=== 抽出テキスト ===
近内悠太×桂大介「ケアの訂正可能性、そして誤配と贈与」──『利他・ケア・傷の倫理学』刊行記念
URL= https://shirasu.io/t/genron/c/genron/p/20240523

利他はケアの部分集合

 近内の新刊『利他・ケア・傷の倫理学』は、タイトル通り、利他やケア、傷といった現代的な主題を扱っている。とりわけケアということばは、最近さまざまな場面で目にすることが多くなった。それだけケアに対する社会的関心が高まっているということだろう。だが、この概念はひとによって定義やとらえ方がまちまちで、ともすればあいまいな議論を導きかねないものでもある。

 ケアを定義することなど不可能だ、と思うひともいるだろう。だが、近内はあえてはっきりした定義を与えることから始める。近内は、ケアを「他者に導かれて、その他者の大切にしているものを共に大切にする営為全体」であるとする。さらに、利他のほうにも定義を与え、「自分の大切にしているものよりも、その他者の大切にしているものを優先すること。ケアすることで自己変容が起こる事象。よって、愚行でもある」とする。後者の利他の定義はこれだけでは謎めいた部分もあるかもしれないが、その意味は徐々に明らかになっていく。

 近内はこの二つの定義を確認したうえで、ケアはより起こりやすく、利他は起こりにくいと語る。なぜなら、ケアのうち相手と自分の大切にするものが合致しない場合(かつ前者を優先する場合)を利他と定義しているからだ。つまり、近内の議論のポイントは、桂も指摘したように、「利他はケアの部分集合にあたる」という点にある。いくつかの鍵概念の端的な定義から議論を始めることは、ある意味で結論の一部を先取りするようにも見え、ふつうは躊躇するものかもしれない。しかし、あいまいな概念にいったん定義を与えることで、ことば同士の関係が明確になる。スライドで提示された「定義集」では、重要なことばの定義をひと目で把握できるようになっている。『利他・ケア・傷の倫理学』を手にとるひとは、本イベントのアーカイヴ動画と合わせて読めば、さらに理解が深まるだろう。
===
» **練習問題**
1 - 抽出テキストによれば、桂も指摘した近内の議論のポイントとはどのような点か。
2 - 抽出テキストのうち、「近内の新刊『利他・ケア・傷の」を含む語句で始まり「は徐々に明らかになっていく。」で終わる部分を、一字一句違えずに書き写すこと。
後に続く行は、ここでは一切使わない。
=== 提供された行 ===
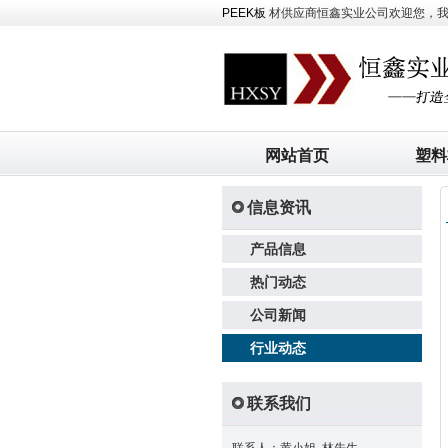
PEEK板
材供应商恒鑫实业公司欢迎您，我司主
网站首页
塑料
信息资讯
产品信息
热门动态
公司新闻
行业动态
联系我们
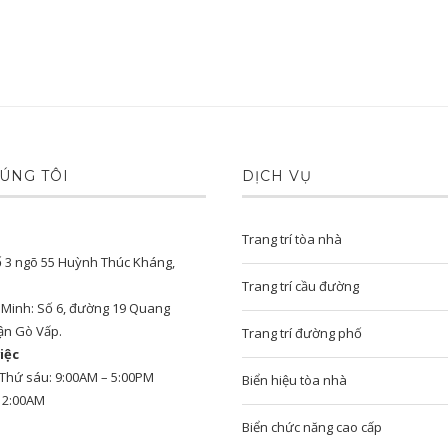
ÚNG TÔI
DỊCH VỤ
Trang trí tòa nhà
ố 3 ngõ 55 Huỳnh Thúc Kháng,
Trang trí cầu đường
í Minh: Số 6, đường 19 Quang
ận Gò Vấp.
Trang trí đường phố
iệc
 Thứ sáu: 9:00AM – 5:00PM
Biển hiệu tòa nhà
12:00AM
Biển chức năng cao cấp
===
» **解答例**
1 - 「利他はケアの部分集合にあたる」という点である。

2 -
近内の新刊『利他・ケア・傷の倫理学』は、タイトル通り、利他やケア、傷といった現代的な主題を扱っている。とりわけケアということばは、最近さまざまな場面で目にすることが多くなった。それだけケアに対する社会的関心が高まっているということだろう。だが、この概念はひとによって定義やとらえ方がまちまちで、ともすればあいまいな議論を導きかねないものでもある。

 ケアを定義することなど不可能だ、と思うひともいるだろう。だが、近内はあえてはっきりした定義を与えることから始める。近内は、ケアを「他者に導かれて、その他者の大切にしているものを共に大切にする営為全体」であるとする。さらに、利他のほうにも定義を与え、「自分の大切にしているものよりも、その他者の大切にしているものを優先すること。ケアすることで自己変容が起こる事象。よって、愚行でもある」とする。後者の利他の定義はこれだけでは謎めいた部分もあるかもしれないが、その意味は徐々に明らかになっていく。